VIP’s counsel continued: “If the Court is inclined toward the Solicitor General’s position, the Court should provide more guidance to lower courts than simply, hey, keep that it’s a parody in mind, because the burden of litigating the irrelevant or inverted factors itself chills speech. Stripping out those factors, a more focused version of the general test would ask three questions: One, can the Court reasonably perceive the product’s parodic character? That’s taken from Campbell. Two, what is the proximity and competitiveness of the party’s goods? That’s taken from the standard test. And third, does the parody otherwise fail to differentiate itself from the parodied mark? This test protects speech while denying a free pass to knock off the counterfeits.
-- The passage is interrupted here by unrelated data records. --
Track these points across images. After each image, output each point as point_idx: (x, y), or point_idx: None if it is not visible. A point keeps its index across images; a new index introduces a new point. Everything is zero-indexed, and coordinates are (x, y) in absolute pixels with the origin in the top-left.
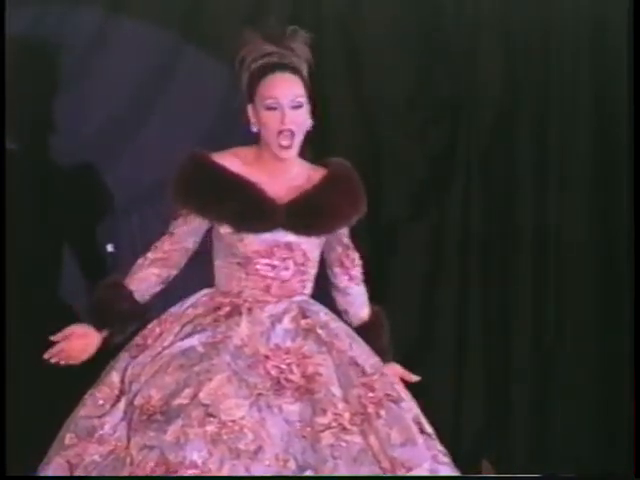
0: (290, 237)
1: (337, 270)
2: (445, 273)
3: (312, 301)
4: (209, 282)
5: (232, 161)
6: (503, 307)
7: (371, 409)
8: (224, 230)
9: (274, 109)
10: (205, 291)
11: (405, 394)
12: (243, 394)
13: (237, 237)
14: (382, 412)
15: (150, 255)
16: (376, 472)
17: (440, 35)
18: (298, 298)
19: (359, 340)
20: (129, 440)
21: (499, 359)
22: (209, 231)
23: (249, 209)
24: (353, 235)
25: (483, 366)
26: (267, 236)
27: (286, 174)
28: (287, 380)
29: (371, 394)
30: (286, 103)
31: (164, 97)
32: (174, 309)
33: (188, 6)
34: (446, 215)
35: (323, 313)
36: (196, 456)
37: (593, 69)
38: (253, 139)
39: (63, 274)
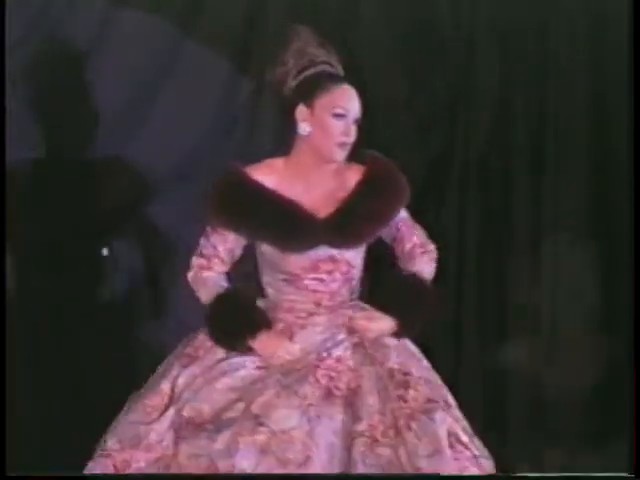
0: (333, 251)
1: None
2: (442, 274)
3: (363, 305)
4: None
5: (267, 175)
6: (501, 307)
7: (403, 421)
8: (265, 248)
9: (342, 117)
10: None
11: (448, 401)
12: (293, 404)
13: (280, 255)
14: (413, 425)
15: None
16: None
17: (437, 36)
18: (349, 307)
19: (409, 347)
20: (176, 448)
21: (497, 359)
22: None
23: (289, 230)
24: None
25: (482, 366)
26: (310, 252)
27: (322, 180)
28: (337, 388)
29: (405, 406)
30: (352, 116)
31: (163, 96)
32: None
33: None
34: (443, 216)
35: None
36: (245, 465)
37: (592, 70)
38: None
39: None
But, fundamentally, the First Amendment is not a game show where the result is: survey says ‘I’m confused, stop talking.’”
Finally, VIP’s counsel noted that the parody here “is not putting Jack Daniel’s on a dog toy. There’s far more to it.”
JUSTICE KAGAN: Well, what is there to it? What is the parody here?
MR. COOPER: The parody?
JUSTICE KAGAN: Yeah. Because maybe I just have no sense of humor, but—
JUSTICE KAGAN: —what’s the parody?
MR. COOPER: The parody is multifold. The testimony indicates, and it’s not been disputed, that the parody is to make fun of marks that take themselves seriously.
* * *
Respondent VIP is a serial parodist of famous trademarks in furtherance of its sale of dog toys. VIP owns a trademark registration for its house mark SILLY SQUEAKERS, and uses numerous secondary marks that it purports to be parodies of well-known alcoholic beverage brands, including Cataroma Extra (Corona Extra), Kennel-Relaxn Chardonnay (Kendall Jackson Chardonnay), Jose Perro (Jose Cuervo), ToSit AndStay (Tanqueray), Smella Arpaw (Stella Artois), Dos Perros (Dos Equis), and Pawsifico Perro (Pacifico Clara), as well as famous soda brands, including Enjoy Canine Cola (Coca-Cola), L Pup (7 Up), and Panta (Fanta):
That said, it would also be fair to say that the Lanham Act has squelched many a parody over the years based on purported likelihood of confusion. It would be nice—from a robust First Amendment perspective and recognizing that federal courts are not a substitute for a sense of humor—if there was a less rigged-in-favor-of-brand-owners, less expensive test that allowed for more making fun of brands while protecting brand owners.
We will be closely following the outcome of this important trademark case.